## Task details
Type out all the records again exactly.

## Records for this task
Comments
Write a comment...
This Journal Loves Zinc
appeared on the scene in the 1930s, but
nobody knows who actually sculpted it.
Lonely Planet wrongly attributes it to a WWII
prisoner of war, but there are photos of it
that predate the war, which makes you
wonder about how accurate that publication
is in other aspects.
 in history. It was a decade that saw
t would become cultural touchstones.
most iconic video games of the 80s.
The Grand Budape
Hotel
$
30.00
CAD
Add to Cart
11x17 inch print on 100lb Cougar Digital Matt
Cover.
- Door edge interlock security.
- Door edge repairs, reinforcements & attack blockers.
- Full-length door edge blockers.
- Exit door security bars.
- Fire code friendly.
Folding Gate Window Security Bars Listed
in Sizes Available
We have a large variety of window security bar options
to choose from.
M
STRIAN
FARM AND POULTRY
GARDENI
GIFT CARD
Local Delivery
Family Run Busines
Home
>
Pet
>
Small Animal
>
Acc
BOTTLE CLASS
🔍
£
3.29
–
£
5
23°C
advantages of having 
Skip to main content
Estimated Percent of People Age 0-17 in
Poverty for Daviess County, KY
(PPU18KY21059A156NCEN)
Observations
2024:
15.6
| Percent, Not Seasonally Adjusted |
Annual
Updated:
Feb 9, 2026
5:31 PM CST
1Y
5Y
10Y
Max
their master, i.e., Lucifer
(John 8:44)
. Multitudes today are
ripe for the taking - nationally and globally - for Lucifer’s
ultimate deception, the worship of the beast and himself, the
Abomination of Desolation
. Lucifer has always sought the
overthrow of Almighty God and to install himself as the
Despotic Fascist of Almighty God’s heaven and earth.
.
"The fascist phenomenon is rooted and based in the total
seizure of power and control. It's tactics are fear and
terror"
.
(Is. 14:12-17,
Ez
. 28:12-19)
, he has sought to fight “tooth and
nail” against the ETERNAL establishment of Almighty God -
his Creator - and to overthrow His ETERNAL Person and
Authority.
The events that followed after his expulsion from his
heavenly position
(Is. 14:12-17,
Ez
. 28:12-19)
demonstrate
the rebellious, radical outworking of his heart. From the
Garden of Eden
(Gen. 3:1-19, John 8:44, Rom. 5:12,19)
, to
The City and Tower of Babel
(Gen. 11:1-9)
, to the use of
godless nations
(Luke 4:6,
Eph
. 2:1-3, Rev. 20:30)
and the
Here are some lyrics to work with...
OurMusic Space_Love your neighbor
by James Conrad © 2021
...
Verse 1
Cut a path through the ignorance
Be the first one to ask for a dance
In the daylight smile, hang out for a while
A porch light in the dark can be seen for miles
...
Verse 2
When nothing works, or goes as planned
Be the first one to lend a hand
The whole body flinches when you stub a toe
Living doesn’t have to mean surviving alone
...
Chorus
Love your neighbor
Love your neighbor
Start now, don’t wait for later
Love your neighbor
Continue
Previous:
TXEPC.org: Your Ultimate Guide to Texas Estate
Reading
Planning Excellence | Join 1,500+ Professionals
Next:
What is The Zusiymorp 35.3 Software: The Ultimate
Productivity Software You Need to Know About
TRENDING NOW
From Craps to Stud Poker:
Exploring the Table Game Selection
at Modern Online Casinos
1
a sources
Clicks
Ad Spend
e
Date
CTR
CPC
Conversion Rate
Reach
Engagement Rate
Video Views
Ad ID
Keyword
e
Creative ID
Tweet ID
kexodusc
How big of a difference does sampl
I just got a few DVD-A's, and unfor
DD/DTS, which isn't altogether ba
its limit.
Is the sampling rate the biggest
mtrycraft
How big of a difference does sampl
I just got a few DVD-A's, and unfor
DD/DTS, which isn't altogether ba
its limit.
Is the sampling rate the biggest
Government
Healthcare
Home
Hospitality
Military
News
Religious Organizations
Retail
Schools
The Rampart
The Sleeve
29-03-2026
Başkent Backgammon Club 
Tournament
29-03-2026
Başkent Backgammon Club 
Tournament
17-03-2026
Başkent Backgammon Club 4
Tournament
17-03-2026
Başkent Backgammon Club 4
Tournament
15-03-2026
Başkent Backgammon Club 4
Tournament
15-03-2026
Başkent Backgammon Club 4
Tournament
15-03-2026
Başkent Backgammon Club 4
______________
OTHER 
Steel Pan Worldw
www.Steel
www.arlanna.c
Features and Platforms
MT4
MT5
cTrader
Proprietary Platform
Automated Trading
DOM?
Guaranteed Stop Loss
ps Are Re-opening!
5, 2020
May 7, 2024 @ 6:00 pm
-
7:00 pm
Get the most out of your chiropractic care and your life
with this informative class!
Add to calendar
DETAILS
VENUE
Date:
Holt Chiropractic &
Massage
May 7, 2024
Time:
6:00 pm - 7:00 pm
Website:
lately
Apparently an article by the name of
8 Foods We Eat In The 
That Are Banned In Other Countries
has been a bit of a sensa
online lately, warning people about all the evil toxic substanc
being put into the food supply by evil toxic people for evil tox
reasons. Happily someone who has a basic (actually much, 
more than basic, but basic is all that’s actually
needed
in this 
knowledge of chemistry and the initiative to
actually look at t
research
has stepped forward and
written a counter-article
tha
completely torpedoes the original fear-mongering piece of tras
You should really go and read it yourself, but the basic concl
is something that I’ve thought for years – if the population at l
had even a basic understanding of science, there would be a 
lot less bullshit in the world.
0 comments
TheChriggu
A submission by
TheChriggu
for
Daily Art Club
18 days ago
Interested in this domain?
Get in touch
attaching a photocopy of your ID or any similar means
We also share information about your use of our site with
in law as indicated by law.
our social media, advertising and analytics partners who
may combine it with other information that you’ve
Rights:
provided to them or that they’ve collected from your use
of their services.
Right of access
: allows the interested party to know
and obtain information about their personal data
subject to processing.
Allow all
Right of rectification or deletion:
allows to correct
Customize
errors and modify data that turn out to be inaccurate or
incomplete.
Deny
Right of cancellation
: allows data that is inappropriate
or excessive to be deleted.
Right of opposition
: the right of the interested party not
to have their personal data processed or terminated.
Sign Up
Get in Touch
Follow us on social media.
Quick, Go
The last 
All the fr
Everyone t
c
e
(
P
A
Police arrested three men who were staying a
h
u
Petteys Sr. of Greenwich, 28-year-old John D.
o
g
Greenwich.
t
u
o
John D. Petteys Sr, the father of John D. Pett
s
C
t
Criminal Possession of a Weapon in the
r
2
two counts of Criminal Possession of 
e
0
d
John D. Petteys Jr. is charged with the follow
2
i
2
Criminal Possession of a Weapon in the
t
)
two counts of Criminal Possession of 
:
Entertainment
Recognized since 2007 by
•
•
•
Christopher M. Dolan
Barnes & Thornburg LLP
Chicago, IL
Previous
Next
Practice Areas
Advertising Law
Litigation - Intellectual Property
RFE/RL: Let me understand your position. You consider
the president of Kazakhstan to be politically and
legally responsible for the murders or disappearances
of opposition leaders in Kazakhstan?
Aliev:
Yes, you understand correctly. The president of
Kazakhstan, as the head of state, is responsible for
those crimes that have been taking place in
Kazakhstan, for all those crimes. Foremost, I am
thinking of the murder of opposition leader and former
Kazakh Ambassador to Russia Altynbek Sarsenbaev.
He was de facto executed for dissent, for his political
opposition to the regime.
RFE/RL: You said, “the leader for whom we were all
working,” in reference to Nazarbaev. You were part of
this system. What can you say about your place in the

## Completed exercise
Comments
Write a comment...
This Journal Loves Zinc
appeared on the scene in the 1930s, but
nobody knows who actually sculpted it.
Lonely Planet wrongly attributes it to a WWII
prisoner of war, but there are photos of it
that predate the war, which makes you
wonder about how accurate that publication
is in other aspects.
 in history. It was a decade that saw
t would become cultural touchstones.
most iconic video games of the 80s.
The Grand Budape
Hotel
$
30.00
CAD
Add to Cart
11x17 inch print on 100lb Cougar Digital Matt
Cover.
- Door edge interlock security.
- Door edge repairs, reinforcements & attack blockers.
- Full-length door edge blockers.
- Exit door security bars.
- Fire code friendly.
Folding Gate Window Security Bars Listed
in Sizes Available
We have a large variety of window security bar options
to choose from.
M
STRIAN
FARM AND POULTRY
GARDENI
GIFT CARD
Local Delivery
Family Run Busines
Home
>
Pet
>
Small Animal
>
Acc
BOTTLE CLASS
🔍
£
3.29
–
£
5
23°C
advantages of having 
Skip to main content
Estimated Percent of People Age 0-17 in
Poverty for Daviess County, KY
(PPU18KY21059A156NCEN)
Observations
2024:
15.6
| Percent, Not Seasonally Adjusted |
Annual
Updated:
Feb 9, 2026
5:31 PM CST
1Y
5Y
10Y
Max
their master, i.e., Lucifer
(John 8:44)
. Multitudes today are
ripe for the taking - nationally and globally - for Lucifer’s
ultimate deception, the worship of the beast and himself, the
Abomination of Desolation
. Lucifer has always sought the
overthrow of Almighty God and to install himself as the
Despotic Fascist of Almighty God’s heaven and earth.
.
"The fascist phenomenon is rooted and based in the total
seizure of power and control. It's tactics are fear and
terror"
.
(Is. 14:12-17,
Ez
. 28:12-19)
, he has sought to fight “tooth and
nail” against the ETERNAL establishment of Almighty God -
his Creator - and to overthrow His ETERNAL Person and
Authority.
The events that followed after his expulsion from his
heavenly position
(Is. 14:12-17,
Ez
. 28:12-19)
demonstrate
the rebellious, radical outworking of his heart. From the
Garden of Eden
(Gen. 3:1-19, John 8:44, Rom. 5:12,19)
, to
The City and Tower of Babel
(Gen. 11:1-9)
, to the use of
godless nations
(Luke 4:6,
Eph
. 2:1-3, Rev. 20:30)
and the
Here are some lyrics to work with...
OurMusic Space_Love your neighbor
by James Conrad © 2021
...
Verse 1
Cut a path through the ignorance
Be the first one to ask for a dance
In the daylight smile, hang out for a while
A porch light in the dark can be seen for miles
...
Verse 2
When nothing works, or goes as planned
Be the first one to lend a hand
The whole body flinches when you stub a toe
Living doesn’t have to mean surviving alone
...
Chorus
Love your neighbor
Love your neighbor
Start now, don’t wait for later
Love your neighbor
Continue
Previous:
TXEPC.org: Your Ultimate Guide to Texas Estate
Reading
Planning Excellence | Join 1,500+ Professionals
Next:
What is The Zusiymorp 35.3 Software: The Ultimate
Productivity Software You Need to Know About
TRENDING NOW
From Craps to Stud Poker:
Exploring the Table Game Selection
at Modern Online Casinos
1
a sources
Clicks
Ad Spend
e
Date
CTR
CPC
Conversion Rate
Reach
Engagement Rate
Video Views
Ad ID
Keyword
e
Creative ID
Tweet ID
kexodusc
How big of a difference does sampl
I just got a few DVD-A's, and unfor
DD/DTS, which isn't altogether ba
its limit.
Is the sampling rate the biggest
mtrycraft
How big of a difference does sampl
I just got a few DVD-A's, and unfor
DD/DTS, which isn't altogether ba
its limit.
Is the sampling rate the biggest
Government
Healthcare
Home
Hospitality
Military
News
Religious Organizations
Retail
Schools
The Rampart
The Sleeve
29-03-2026
Başkent Backgammon Club 
Tournament
29-03-2026
Başkent Backgammon Club 
Tournament
17-03-2026
Başkent Backgammon Club 4
Tournament
17-03-2026
Başkent Backgammon Club 4
Tournament
15-03-2026
Başkent Backgammon Club 4
Tournament
15-03-2026
Başkent Backgammon Club 4
Tournament
15-03-2026
Başkent Backgammon Club 4
______________
OTHER 
Steel Pan Worldw
www.Steel
www.arlanna.c
Features and Platforms
MT4
MT5
cTrader
Proprietary Platform
Automated Trading
DOM?
Guaranteed Stop Loss
ps Are Re-opening!
5, 2020
May 7, 2024 @ 6:00 pm
-
7:00 pm
Get the most out of your chiropractic care and your life
with this informative class!
Add to calendar
DETAILS
VENUE
Date:
Holt Chiropractic &
Massage
May 7, 2024
Time:
6:00 pm - 7:00 pm
Website:
lately
Apparently an article by the name of
8 Foods We Eat In The 
That Are Banned In Other Countries
has been a bit of a sensa
online lately, warning people about all the evil toxic substanc
being put into the food supply by evil toxic people for evil tox
reasons. Happily someone who has a basic (actually much, 
more than basic, but basic is all that’s actually
needed
in this 
knowledge of chemistry and the initiative to
actually look at t
research
has stepped forward and
written a counter-article
tha
completely torpedoes the original fear-mongering piece of tras
You should really go and read it yourself, but the basic concl
is something that I’ve thought for years – if the population at l
had even a basic understanding of science, there would be a 
lot less bullshit in the world.
0 comments
TheChriggu
A submission by
TheChriggu
for
Daily Art Club
18 days ago
Interested in this domain?
Get in touch
attaching a photocopy of your ID or any similar means
We also share information about your use of our site with
in law as indicated by law.
our social media, advertising and analytics partners who
may combine it with other information that you’ve
Rights:
provided to them or that they’ve collected from your use
of their services.
Right of access
: allows the interested party to know
and obtain information about their personal data
subject to processing.
Allow all
Right of rectification or deletion:
allows to correct
Customize
errors and modify data that turn out to be inaccurate or
incomplete.
Deny
Right of cancellation
: allows data that is inappropriate
or excessive to be deleted.
Right of opposition
: the right of the interested party not
to have their personal data processed or terminated.
Sign Up
Get in Touch
Follow us on social media.
Quick, Go
The last 
All the fr
Everyone t
c
e
(
P
A
Police arrested three men who were staying a
h
u
Petteys Sr. of Greenwich, 28-year-old John D.
o
g
Greenwich.
t
u
o
John D. Petteys Sr, the father of John D. Pett
s
C
t
Criminal Possession of a Weapon in the
r
2
two counts of Criminal Possession of 
e
0
d
John D. Petteys Jr. is charged with the follow
2
i
2
Criminal Possession of a Weapon in the
t
)
two counts of Criminal Possession of 
:
Entertainment
Recognized since 2007 by
•
•
•
Christopher M. Dolan
Barnes & Thornburg LLP
Chicago, IL
Previous
Next
Practice Areas
Advertising Law
Litigation - Intellectual Property
RFE/RL: Let me understand your position. You consider
the president of Kazakhstan to be politically and
legally responsible for the murders or disappearances
of opposition leaders in Kazakhstan?
Aliev:
Yes, you understand correctly. The president of
Kazakhstan, as the head of state, is responsible for
those crimes that have been taking place in
Kazakhstan, for all those crimes. Foremost, I am
thinking of the murder of opposition leader and former
Kazakh Ambassador to Russia Altynbek Sarsenbaev.
He was de facto executed for dissent, for his political
opposition to the regime.
RFE/RL: You said, “the leader for whom we were all
working,” in reference to Nazarbaev. You were part of
this system. What can you say about your place in the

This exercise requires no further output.